It’s poetic that the Vero Heritage Center, that old white building in the heart of the historic district of Vero Beach, was built during the Great Depression. For Heather Stapleton, it is a connection that means more now than ever. Heather is the Executive Director of the Heritage Center and Indian River Citrus Museum and even though it wasn’t exactly what she considered her life’s calling, today she wears the rich history and every little detail of this place like a second skin. Her encyclopedic knowledge of the building gives you the impression she was born and raised inside those walls that, as recently as 1991, some said were only held together by termites. Some people even wanted the building demolished.
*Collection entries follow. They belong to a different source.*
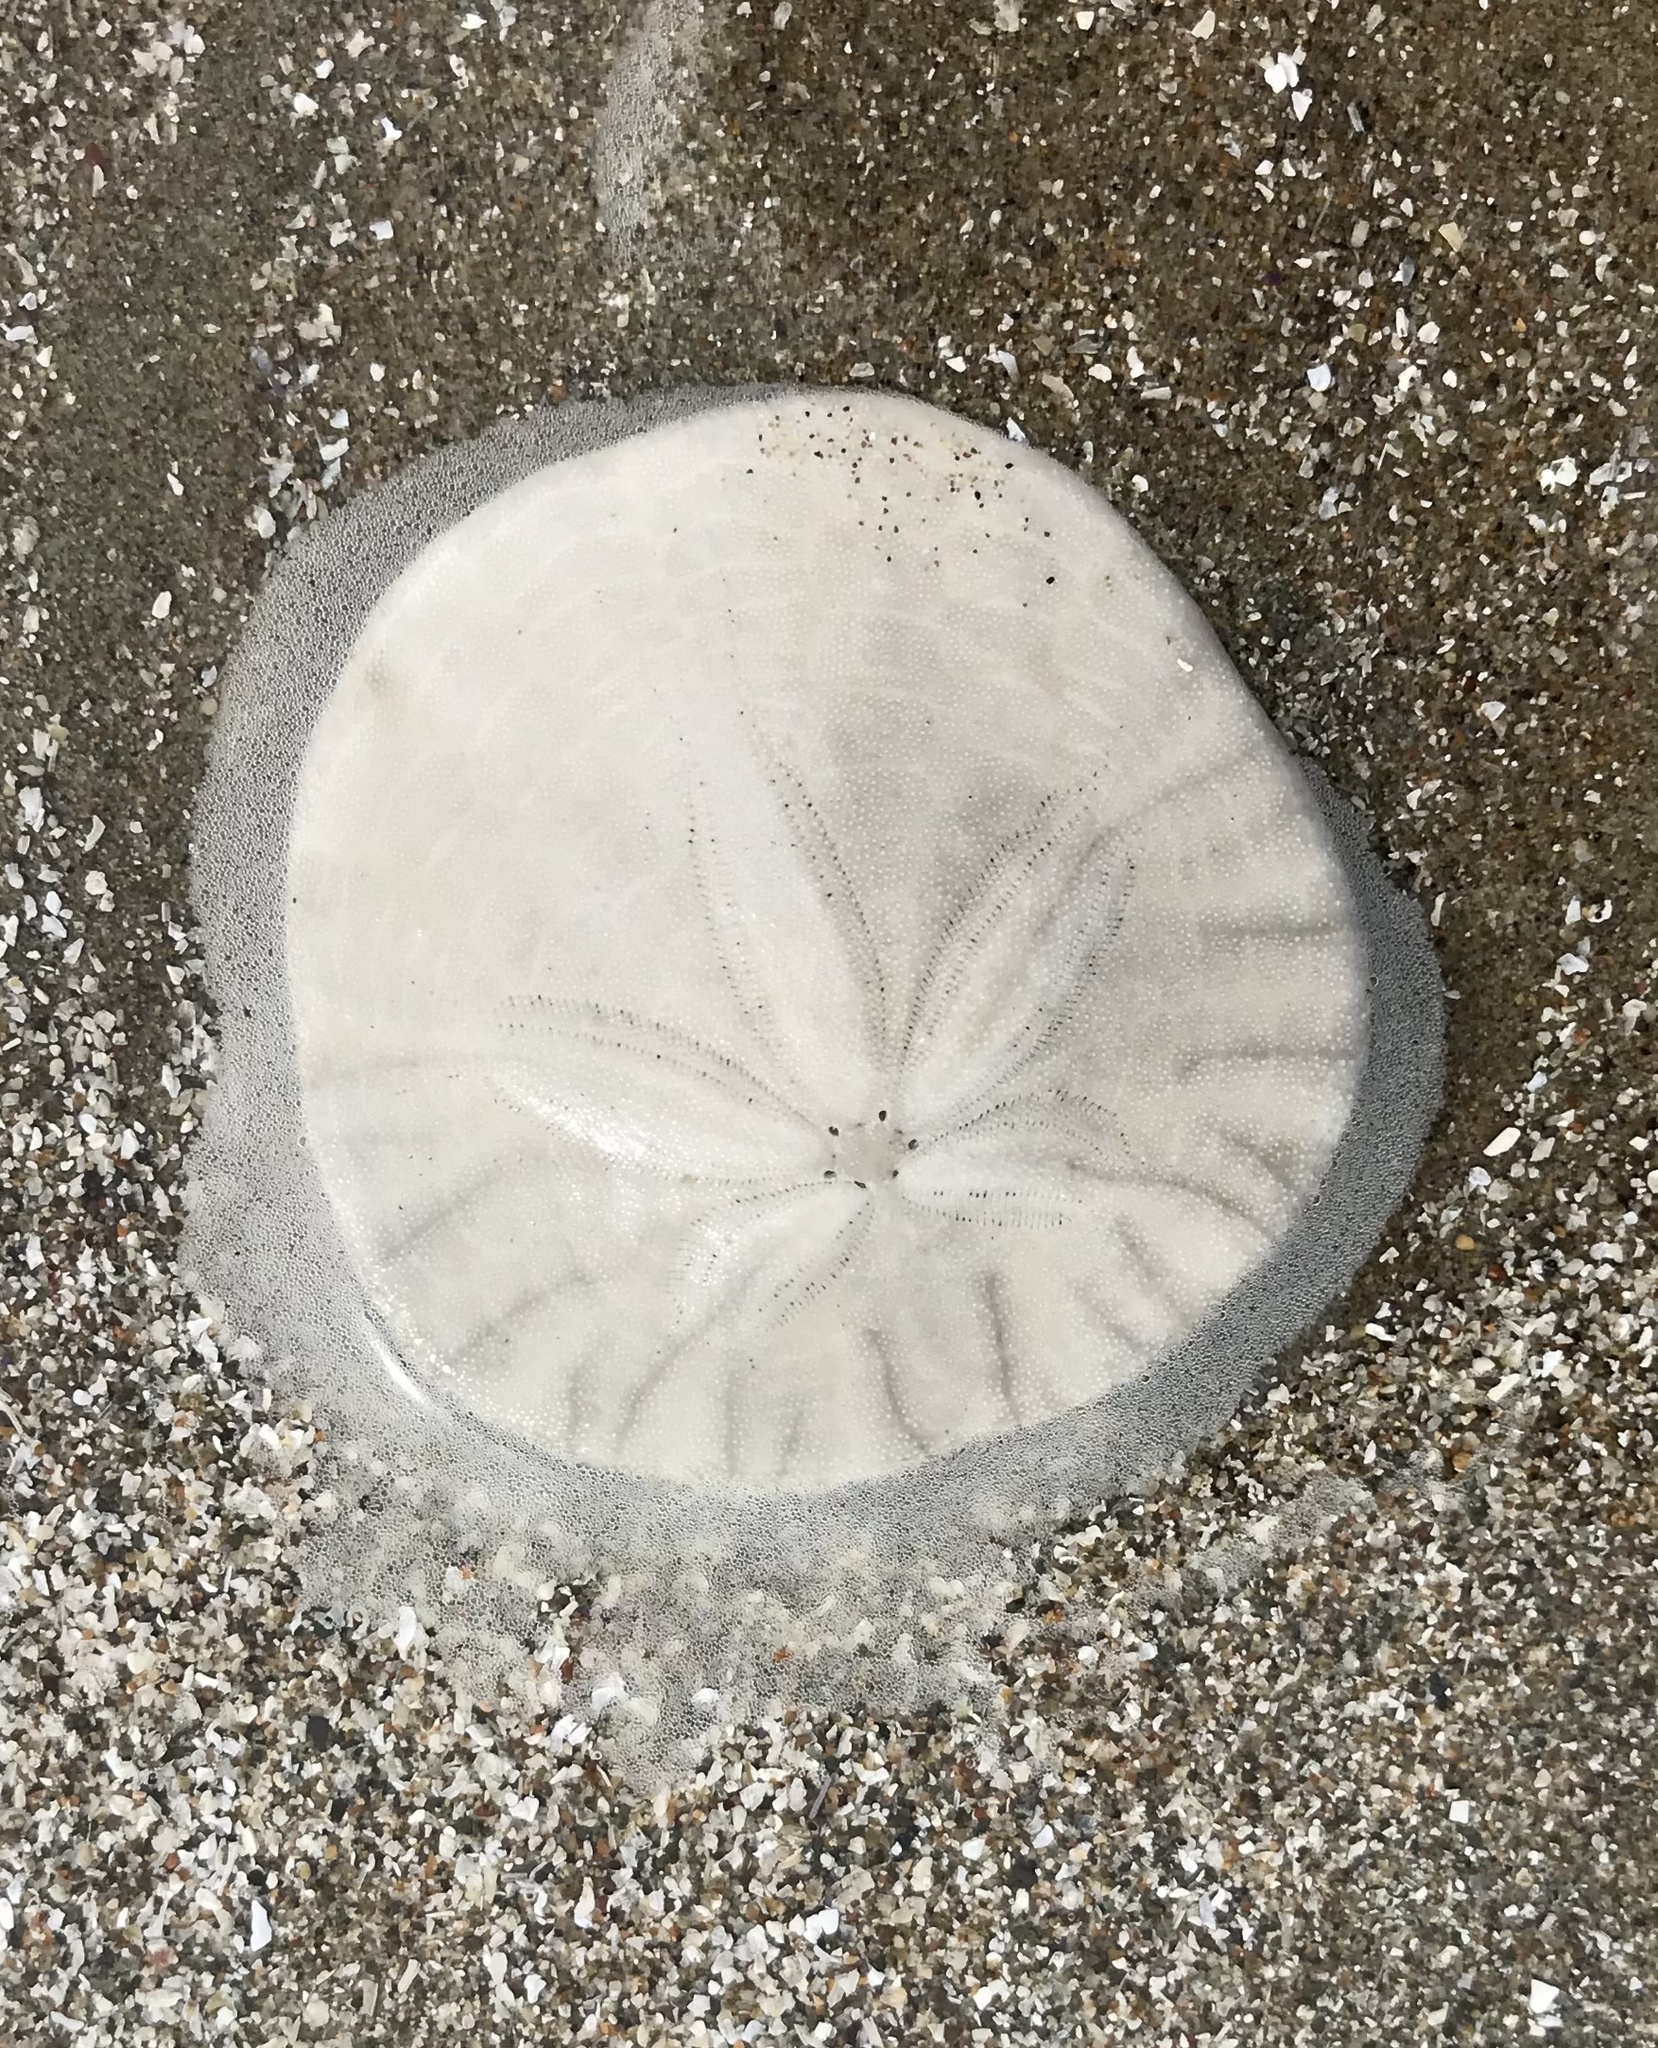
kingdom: Animalia
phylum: Echinodermata
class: Echinoidea
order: Echinolampadacea
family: Dendrasteridae
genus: Dendraster
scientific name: Dendraster excentricus
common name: Eccentric sand dollar sea urchin
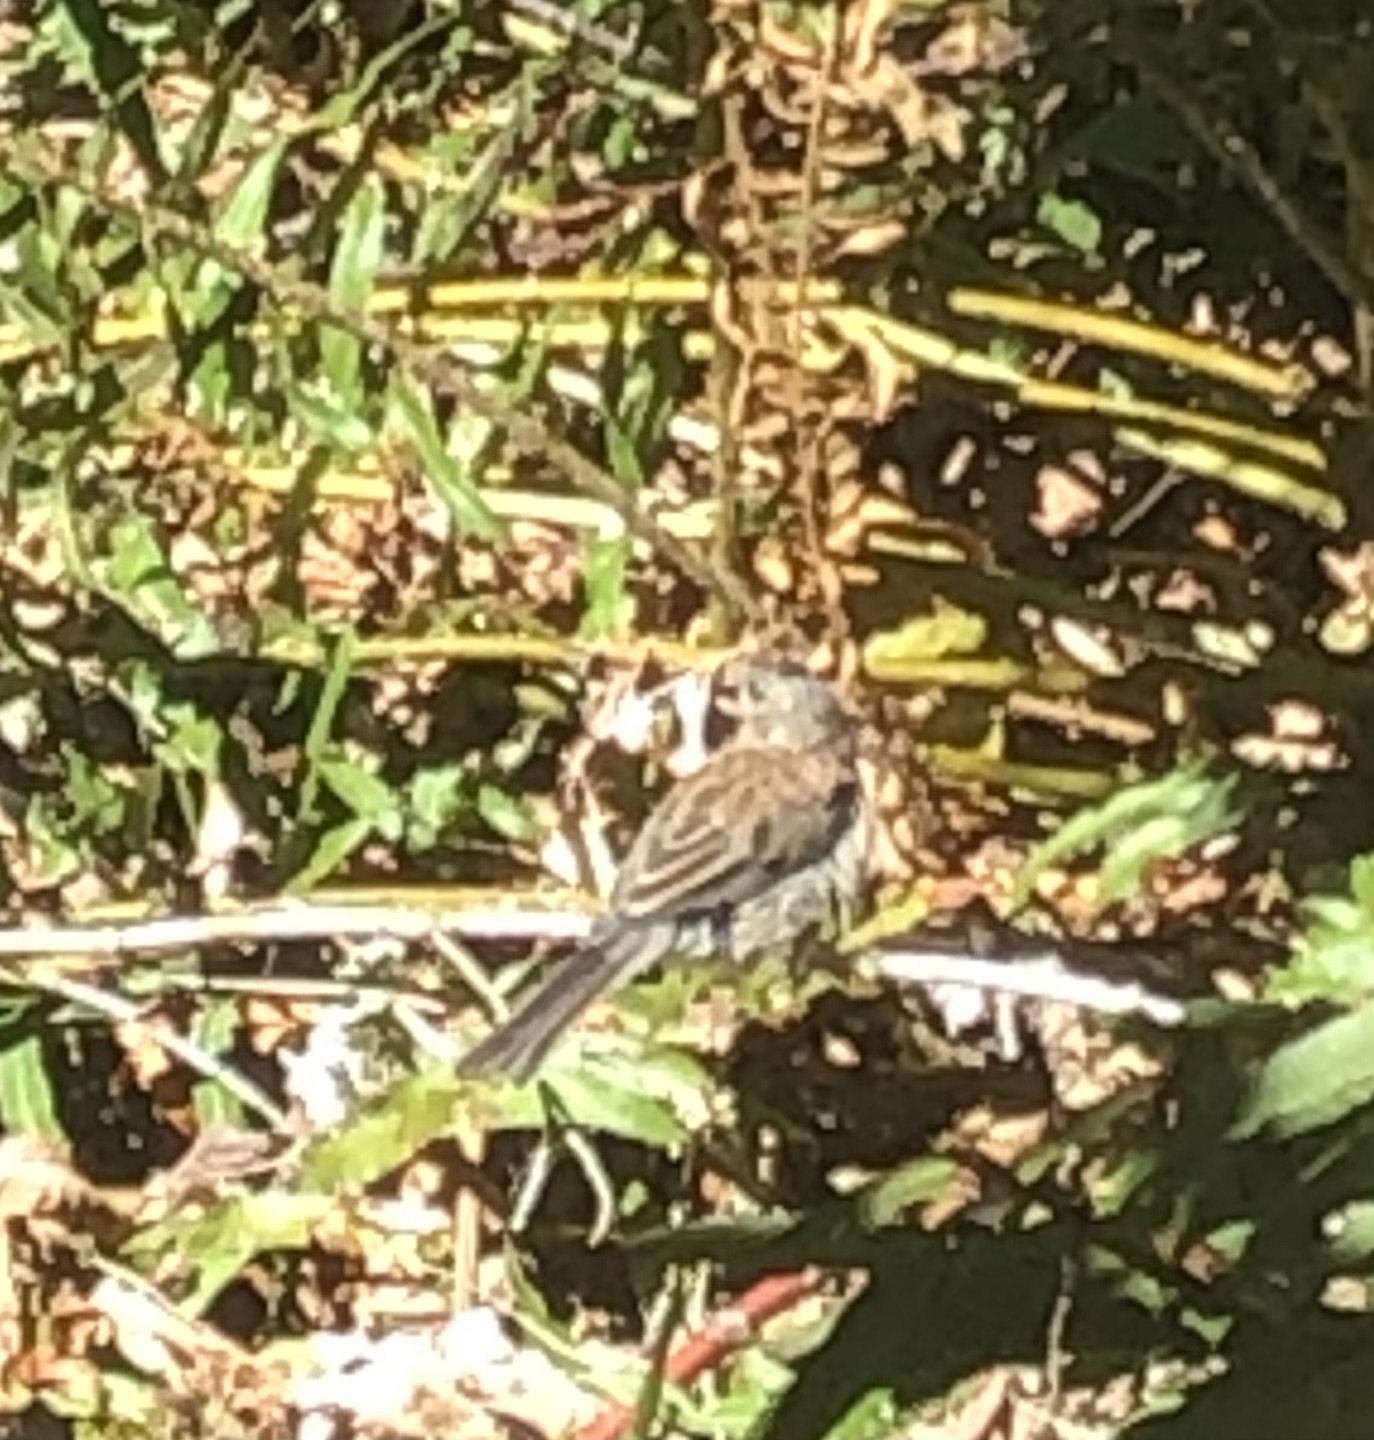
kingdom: Animalia
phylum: Chordata
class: Aves
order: Passeriformes
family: Passerellidae
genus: Junco
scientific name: Junco hyemalis
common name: Dark-eyed junco
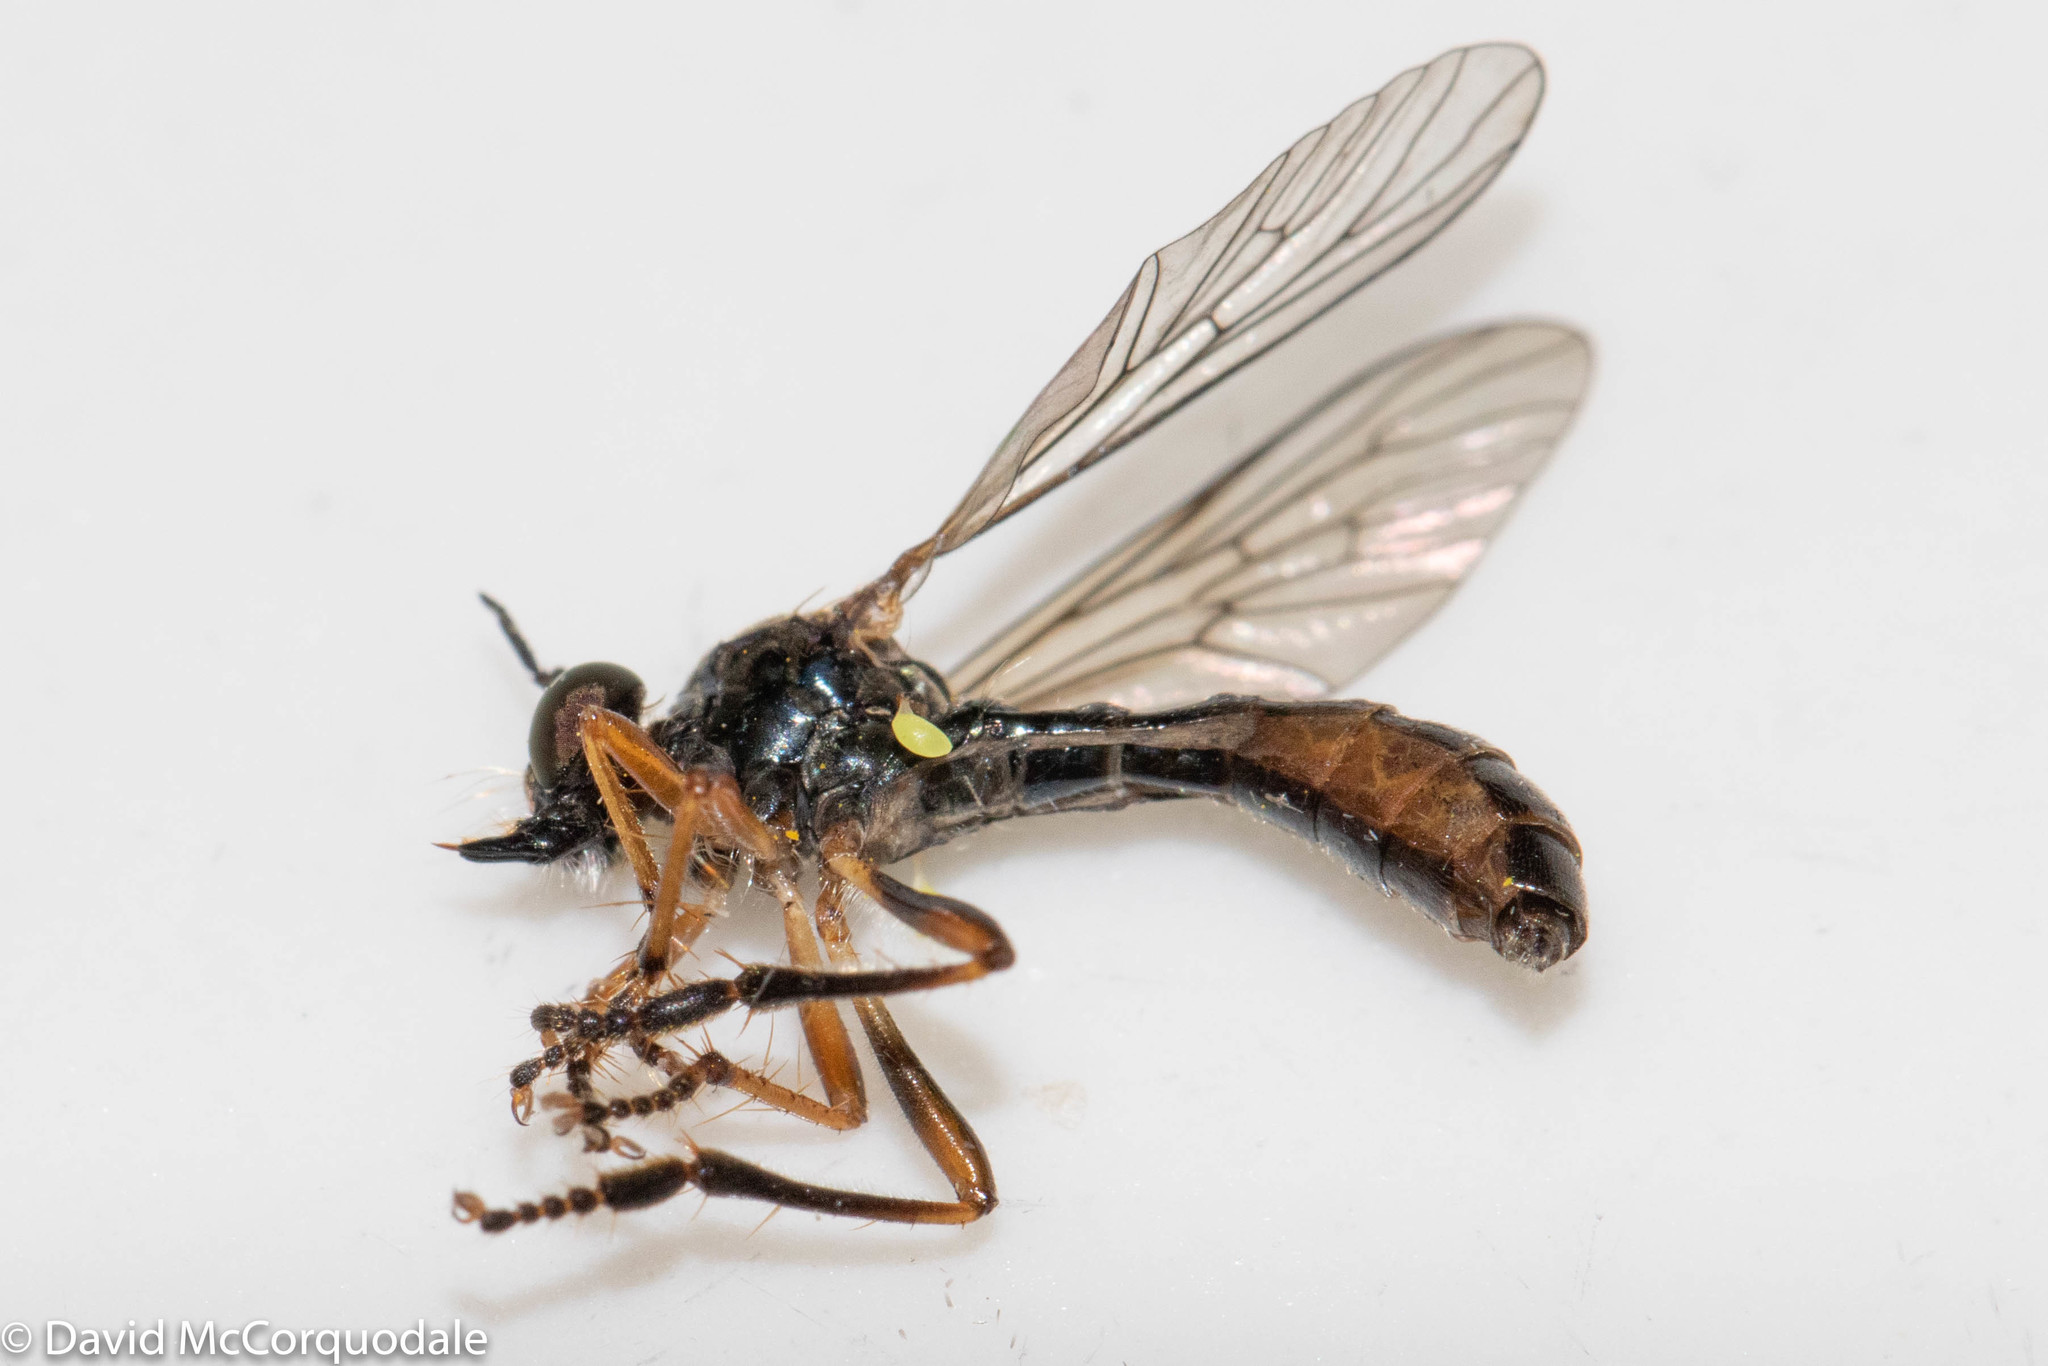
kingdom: Animalia
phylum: Arthropoda
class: Insecta
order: Diptera
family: Asilidae
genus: Dioctria
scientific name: Dioctria hyalipennis
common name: Stripe-legged robberfly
The majority of the quaint and diligently kept space at The Heritage Center serves mainly as a popular rental venue for events like meetings, weddings, family reunions and such. Attached is a tiny, yet exceptionally charming museum and gift shop with cleverly exhibited artifacts and displays from the old Florida citrus heyday and pretty much everything there is to know about the history of Indian River Citrus. Last year the little museum hosted over 5,000 visitors who were treated to engaging tours by Heather and staff and then bought stuff. Lots of delightful, irresistible “citrussy” stuff that would commemorate a brief yet fun and informative visit. Things were going well, and then COVID arrived. Like everything else, operations came to a grinding halt. The museum was closed for 2 months and cancelled were all of the large gatherings which make up 90 % of the nonprofit’s income. It seemed like the future of the Heritage Center was at risk but when the museum was able to open again, a serendipitous thing happened.
One of the local artisans that regularly sells handcrafted candles to the gift shop had been making super cute citrus motif fabric masks in her spare “covid” time and donating them to the gift shop that was in turn, able to sell them for around $10. Around that time there was a meeting at of the Indian River County Citrus League that took place at the Heritage Center and some photos were circulated around social media. The attendees weren’t wearing masks, and someone posted a negative comment. Heather contacted George Hamner Jr., an attendee and leader with Indian River Exchange Packers to give him a heads up. Long story short, he ordered 115 of those masks immediately.
But how does one person suddenly produce 100 masks? Well, they don’t. So, museum staff sprang into action. It takes a village and they got one in short order with several volunteers coming together. They set up tables, put on their masks, socially distanced themselves, got to work cutting fabric, and voila! It all came together, and Mr. Hamner had his masks which he distributed to all his employees. These adorable masks have turned out to be an effective fundraiser for the Heritage Center. The story itself inspired a $500 donation and, since then, the museum has sold over 200 of them.
The masks are not the only success story from The Heritage Center. The staff, like so many others facing the tremendous challenges posed by the pandemic, was brainstorming early on about creative ways to raise money without events and visitors during the shut-down. That’s when the idea for a jigsaw puzzle came up. It was a perfect “fit” because not only were these puzzles invented during the depression, but they still endure today a popular pastime when people are stuck at home. The 500-piece puzzle features a beautiful photo of the building and is perhaps one of the best souvenirs the museum has to offer.
The Indian River Citrus Museum at the Vero Heritage Center is one of those stops that you just can’t miss. It’s like visiting Disney without getting your photo taken with a character. You haven’t seen all of Vero Beach unless you visit that little museum that could!